Itamaraty explica que não pode bancar traslado de brasileira morta na Indonésia: lei limita assistência consular
Juliana Marins morreu após queda de 300 metros durante trilha no Monte Rinjani; operação de resgate do corpo da jovem de Niterói durou mais de 14 horas
O Ministério das Relações Exteriores (Itamaraty) informou nesta quarta-feira (25) que não poderá custear o traslado do corpo de Juliana Marins, brasileira de 24 anos encontrada morta no vulcão Monte Rinjani, na Indonésia. A negativa baseia-se no artigo 257 do Decreto 9.199/2017, que impede o uso de recursos públicos para esse tipo de despesa, atribuindo a responsabilidade à família da vítima.
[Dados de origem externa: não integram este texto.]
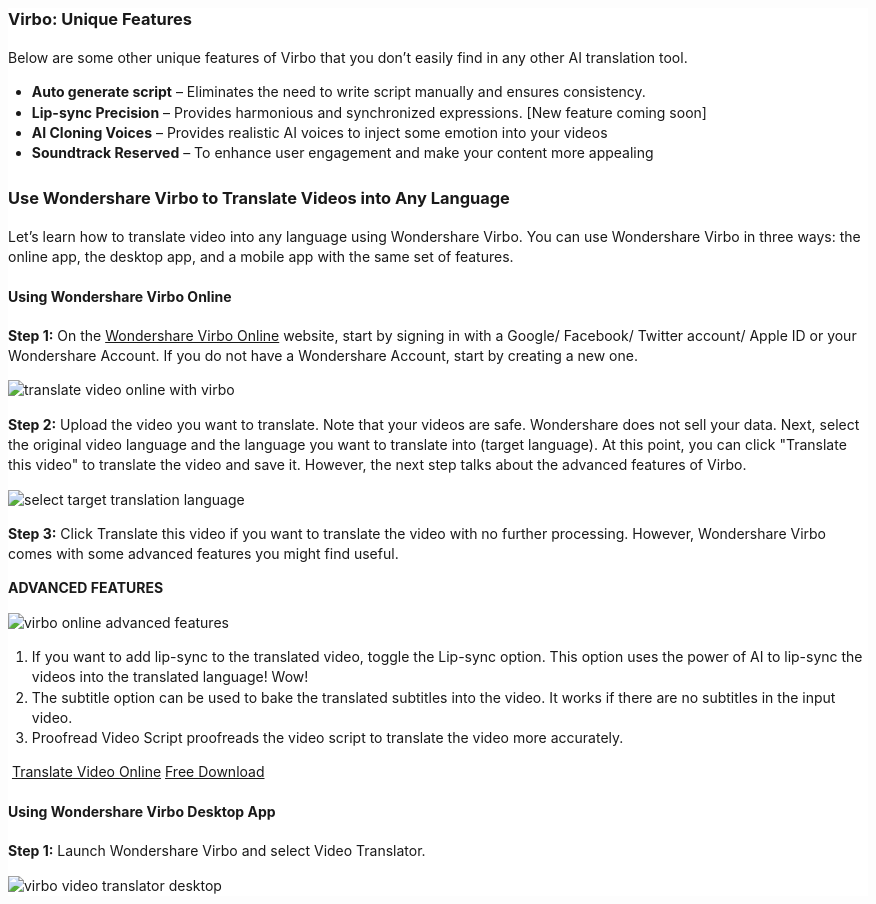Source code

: ### Virbo: Unique Features

Below are some other unique features of Virbo that you don’t easily find in any other AI translation tool.

- **Auto generate script** – Eliminates the need to write script manually and ensures consistency.
- **Lip-sync Precision** – Provides harmonious and synchronized expressions. \[New feature coming soon\]
- **AI Cloning Voices** – Provides realistic AI voices to inject some emotion into your videos
- **Soundtrack Reserved** – To enhance user engagement and make your content more appealing

### Use Wondershare Virbo to Translate Videos into Any Language

Let’s learn how to translate video into any language using Wondershare Virbo. You can use Wondershare Virbo in three ways: the online app, the desktop app, and a mobile app with the same set of features.

#### Using Wondershare Virbo Online

**Step 1:** On the [Wondershare Virbo Online](https://virbo.wondershare.com/app/video-translate/) website, start by signing in with a Google/ Facebook/ Twitter account/ Apple ID or your Wondershare Account. If you do not have a Wondershare Account, start by creating a new one.

![translate video online with virbo](https://images.wondershare.com/virbo/article/2024/04/kapwing-translate-video-1.jpg)

**Step 2:** Upload the video you want to translate. Note that your videos are safe. Wondershare does not sell your data. Next, select the original video language and the language you want to translate into (target language). At this point, you can click "Translate this video" to translate the video and save it. However, the next step talks about the advanced features of Virbo.

![select target translation language](https://images.wondershare.com/virbo/article/2024/04/kapwing-translate-video-2.jpg)

**Step 3:** Click Translate this video if you want to translate the video with no further processing. However, Wondershare Virbo comes with some advanced features you might find useful.

**ADVANCED FEATURES**

![virbo online advanced features](https://images.wondershare.com/virbo/article/2024/04/kapwing-translate-video-3.jpg)

1. If you want to add lip-sync to the translated video, toggle the Lip-sync option. This option uses the power of AI to lip-sync the videos into the translated language! Wow!
2. The subtitle option can be used to bake the translated subtitles into the video. It works if there are no subtitles in the input video.
3. Proofread Video Script proofreads the video script to translate the video more accurately.

 [Translate Video Online](https://tools.techidaily.com/wondershare/virbo/download/) [Free Download](https://tools.techidaily.com/wondershare/virbo/download/)

#### Using Wondershare Virbo Desktop App

**Step 1:** Launch Wondershare Virbo and select Video Translator.

![virbo video translator desktop](https://images.wondershare.com/virbo/guide/windows/video-translate-1.png)
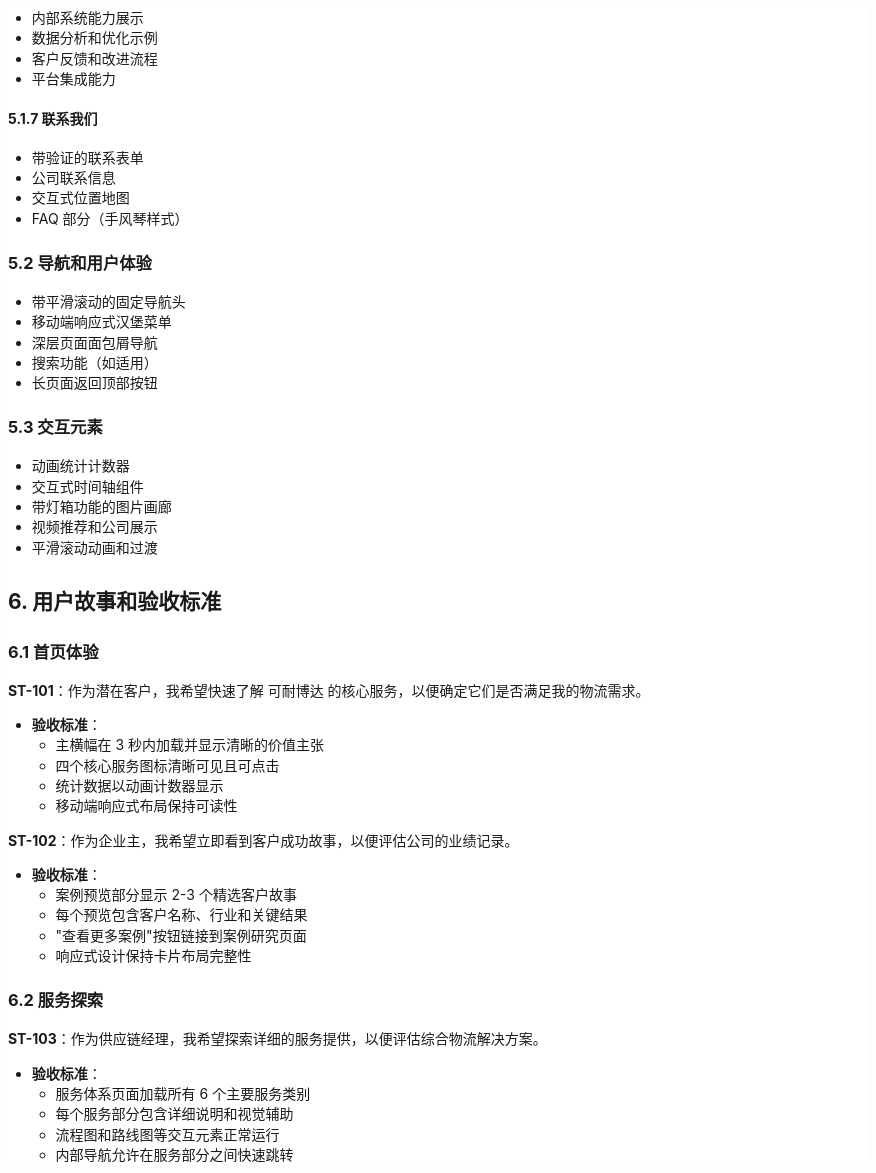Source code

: - 内部系统能力展示
- 数据分析和优化示例
- 客户反馈和改进流程
- 平台集成能力

#### 5.1.7 联系我们

- 带验证的联系表单
- 公司联系信息
- 交互式位置地图
- FAQ 部分（手风琴样式）

### 5.2 导航和用户体验

- 带平滑滚动的固定导航头
- 移动端响应式汉堡菜单
- 深层页面面包屑导航
- 搜索功能（如适用）
- 长页面返回顶部按钮

### 5.3 交互元素

- 动画统计计数器
- 交互式时间轴组件
- 带灯箱功能的图片画廊
- 视频推荐和公司展示
- 平滑滚动动画和过渡

## 6. 用户故事和验收标准

### 6.1 首页体验

**ST-101**：作为潜在客户，我希望快速了解 可耐博达 的核心服务，以便确定它们是否满足我的物流需求。

- **验收标准**：
  - 主横幅在 3 秒内加载并显示清晰的价值主张
  - 四个核心服务图标清晰可见且可点击
  - 统计数据以动画计数器显示
  - 移动端响应式布局保持可读性

**ST-102**：作为企业主，我希望立即看到客户成功故事，以便评估公司的业绩记录。

- **验收标准**：
  - 案例预览部分显示 2-3 个精选客户故事
  - 每个预览包含客户名称、行业和关键结果
  - "查看更多案例"按钮链接到案例研究页面
  - 响应式设计保持卡片布局完整性

### 6.2 服务探索

**ST-103**：作为供应链经理，我希望探索详细的服务提供，以便评估综合物流解决方案。

- **验收标准**：
  - 服务体系页面加载所有 6 个主要服务类别
  - 每个服务部分包含详细说明和视觉辅助
  - 流程图和路线图等交互元素正常运行
  - 内部导航允许在服务部分之间快速跳转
Juliana estava desaparecida desde a última sexta-feira (20), após sofrer uma queda de aproximadamente 300 metros durante uma trilha. O corpo foi localizado quatro dias depois, a cerca de 650 metros do ponto inicial da queda. A operação de resgate, segundo o Parque Nacional de Rinjani, foi realizada com extremo cuidado e durou mais de 14 horas.
Natural de Niterói (RJ), Juliana era publicitária formada pela UFRJ e dançarina de pole dance. Ela fazia um mochilão pela Ásia desde fevereiro e já havia passado por Filipinas, Tailândia e Vietnã.
De acordo com familiares, a jovem permaneceu com vida por algumas horas após o acidente e foi avistada por turistas, que chegaram a enviar sua localização. Porém, o resgate foi dificultado pelas condições geográficas do local. Somente após uso de drones e várias tentativas, a equipe conseguiu localizar e remover o corpo.
O Itamaraty afirmou que presta suporte consular à família, com orientações e apoio nos trâmites burocráticos, mas reforçou os limites legais de sua atuação no exterior. Entre as ações não permitidas estão o custeio de despesas médicas, traslados, serviços advocatícios ou interferência em legislações locais.
A morte da brasileira Juliana Marins gerou comoção nas redes sociais, onde amigos e familiares têm prestado homenagens e apelado por ajuda para viabilizar o retorno do corpo ao Brasil.